I am just moving to Colorado. Have 40 acres. May get some more. Looking for the best tractor to get so hopefully wont have to get a new one in a couple of years. Looking for brand name, and size recommendations. I grew up in the country and know some. But is was in different terrain. Grew up in the ozark mountains in Arkansas. So Colorado is very different.


----------



## IH 1586 (Oct 16, 2014)

Need more information. What are you doing with your 40 acres?? Should not out grow 100 hp.


----------



## ttazzman (Sep 29, 2019)

Yep...what are going to do with the tractor....and what brand dealers are in the area your moving to?


----------



## rroberts53 (Nov 11, 2019)

It that area there is all the main ones John Deere, Mahindra, Kubota, and New Holland. Plan on land clearing, fence building, make pads for building. In future will have some livestock


----------



## r82230 (Mar 1, 2016)

Maybe a few test drives could be in order, IMHO, start with a 50-60HP on the low end, 100+ HP tractors on the top end. That will give you a lot of tractors to still consider, but eliminate quite a few also. Remember FWD (nice to have), Cab (nice to have) and a loader (must have), add $$$ every step of the way.

You could also ask around, to see which color dealer has one of the best (knowledgeable) service & parts manager.

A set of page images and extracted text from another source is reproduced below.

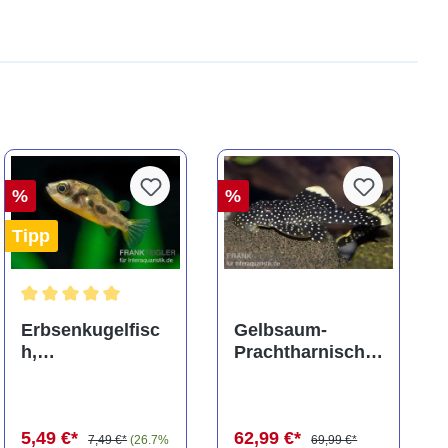
%
%
Tipp
ng von 5 von 5 Sternen
Durchschnittliche Bewertung von 5 von 5 Sternen
Erbsenkugelfisc
Gelbsaum-
h,
Prachtharnischw
Carinotetraodon
els, L81,
travancoricus
Baryancistrus
(Minifisch)
spec., 6-8 cm
5,49 €*
62,99 €*
7,49 €*
(26.7%
69,99 €*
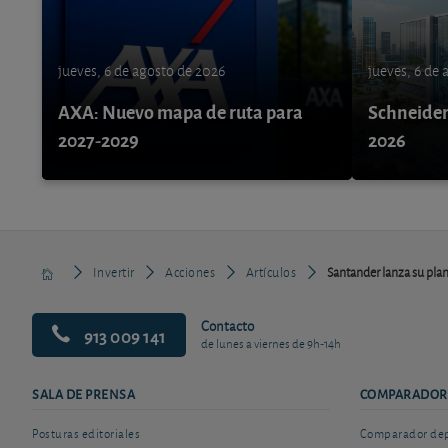
jueves, 6 de agosto de 2026
jueves, 6 de
AXA: Nuevo mapa de ruta para
Schneider 
2027-2029
2026
Invertir
Acciones
Artículos
Santander lanza su pla
Contacto
913 009 141
de lunes a viernes de 9h-14h
SALA DE PRENSA
COMPARADOR
Posturas editoriales
Comparador depó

This answer could help steer you towards the best color for YOUR situation (hoping you are color blind , which could be good).

I'd suggest stay away from the 'utility' tractors (small frame, lightly built, look cute type, that you see around), even though they might be 40-60HP.

Larry


----------



## chevytaHOE5674 (Mar 14, 2015)

Not sure what kind of land clearing and building pads you need to make but it sounds like a good way to abuse and break a farm tractor in a hurry.

Sounds like a job for an excavator or bulldozer.


----------



## carcajou (Jan 28, 2011)

Sounds like a 4x4 backhoe would be a better choice till your done building up.


----------